Weldon B C, Watcha M F, White P F
Department of Anesthesiology, Washington University School of Medicine, St. Louis, Missouri.
Anesth Analg. 1992 Jul;75(1):51-5. doi: 10.1213/00000539-199207000-00010.
The purpose of this study was to determine the influence of timing and concomitant administration of atropine and/or meperidine on the perioperative effects of oral midazolam in children. In 154 healthy children, 1-8 yr old, we studied six oral preanesthetic medication regimens according to a randomized, double-blind protocol. Group A (placebo) received 5 mL of apple juice. The other five groups received medication with apple juice to a total volume of 5 mL, 20-60 min before induction of anesthesia. Group B received atropine (0.02 mg/kg); group C received midazolam (0.5 mg/kg); group D received midazolam (0.5 mg/kg) and atropine (0.02 mg/kg); group E received meperidine (1.5 mg/kg) and atropine (0.02 mg/kg); and group F received meperidine (1.5 mg/kg), atropine (0.02 mg/kg), and midazolam (0.5 mg/kg). The sedative effect of midazolam was maximal 30 min after oral administration. Ninety-five percent of the children who were separated from their parents within 45 min after oral midazolam administration (with or without atropine) had satisfactory separation scores (vs 66% of those separated after 45 min; P less than 0.02). Midazolam-treated patients were more cooperative with a mask induction of anesthesia compared with non-midazolam-treated children (83% vs 56%). Neither atropine nor meperidine appeared to significantly improve the effectiveness of oral midazolam. No preoperative changes in heart rate, respiratory rate, or hemoglobin oxygen saturation were noted in any of the treatment groups. Finally, oral midazolam did not prolong recovery even after outpatient procedures lasting less than 30 min. In conclusion, midazolam (0.5 mg/kg) given orally 30-45 min before induction of anesthesia is safe and effective without delaying recovery after ambulatory surgery.

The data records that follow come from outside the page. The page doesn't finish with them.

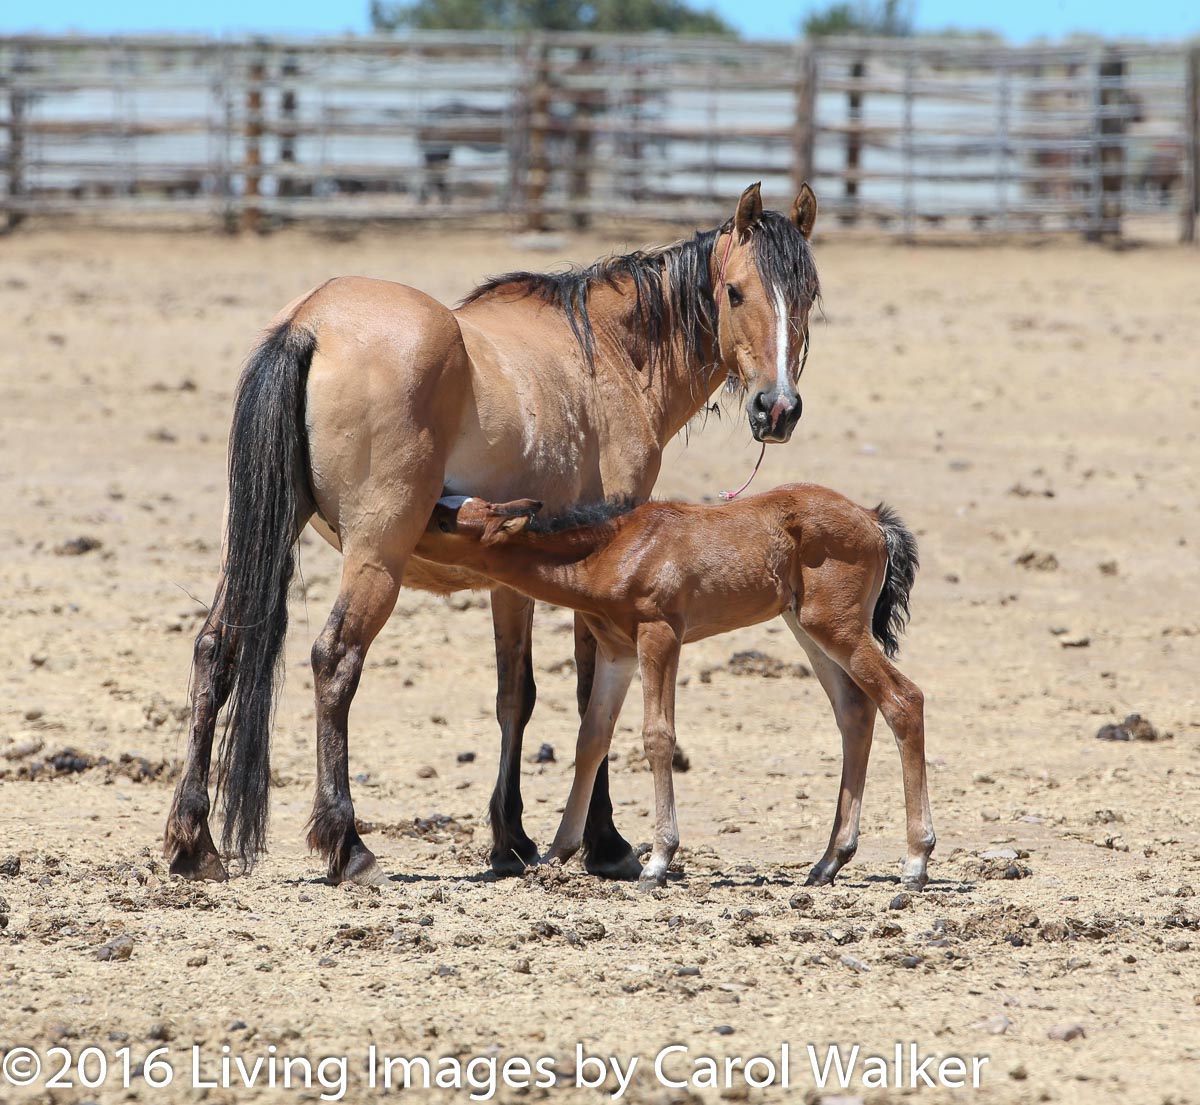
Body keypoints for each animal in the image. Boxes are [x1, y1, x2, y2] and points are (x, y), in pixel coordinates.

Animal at [417, 487, 931, 892]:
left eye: (444, 522)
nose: (406, 535)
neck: (614, 549)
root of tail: (873, 519)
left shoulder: (660, 634)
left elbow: (657, 737)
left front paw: (658, 862)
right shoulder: (617, 653)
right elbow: (591, 740)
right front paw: (557, 853)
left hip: (837, 626)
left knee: (903, 700)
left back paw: (915, 861)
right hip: (808, 626)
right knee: (855, 712)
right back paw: (829, 862)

本研究的目的是确定阿托品和/或哌替啶的给药时间及联合使用对儿童口服咪达唑仑围手术期效果的影响。在154名1至8岁的健康儿童中,我们按照随机、双盲方案研究了六种口服麻醉前用药方案。A组(安慰剂组)接受5毫升苹果汁。其他五组在麻醉诱导前20至60分钟,用苹果汁冲服药物,总量为5毫升。B组接受阿托品(0.02毫克/千克);C组接受咪达唑仑(0.5毫克/千克);D组接受咪达唑仑(0.5毫克/千克)和阿托品(0.02毫克/千克);E组接受哌替啶(1.5毫克/千克)和阿托品(0.02毫克/千克);F组接受哌替啶(1.5毫克/千克)、阿托品(0.02毫克/千克)和咪达唑仑(0.5毫克/千克)。咪达唑仑的镇静作用在口服后30分钟达到最大。口服咪达唑仑(无论是否联用阿托品)后45分钟内与父母分离的儿童中,95%的分离评分令人满意(而45分钟后分离的儿童中这一比例为66%;P<0.02)。与未接受咪达唑仑治疗的儿童相比,接受咪达唑仑治疗的患者在面罩诱导麻醉时更配合(83%对56%)。阿托品和哌替啶似乎均未显著提高口服咪达唑仑的有效性。各治疗组术前心率、呼吸频率或血红蛋白氧饱和度均无变化。最后,即使是持续时间不到30分钟的门诊手术,口服咪达唑仑也不会延长恢复时间。总之,麻醉诱导前30至45分钟口服咪达唑仑(0.5毫克/千克)是安全有效的,且不会延迟门诊手术后的恢复。